§ Directions for this task
Which lines of the records contain the word "kramnicya"? Copy each one.

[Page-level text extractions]

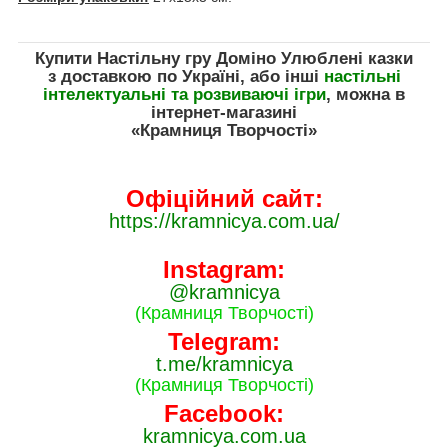
Купити Настільну гру Доміно Улюблені казки
з доставкою по Україні, або інші
настільні
інтелектуальні та розвиваючі ігри
, можна
в
інтернет-магазині
«Крамниця Творчості»
Офіційний сайт:
https://kramnicya.com.ua/
Instagram:
@kramnicya
(Крамниця Творчості)
Telegram:
t.me/kramnicya
(Крамниця Творчості)
Facebook:
kramnicya.com.ua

§ Written answer
https://kramnicya.com.ua/
@kramnicya
t.me/kramnicya
kramnicya.com.ua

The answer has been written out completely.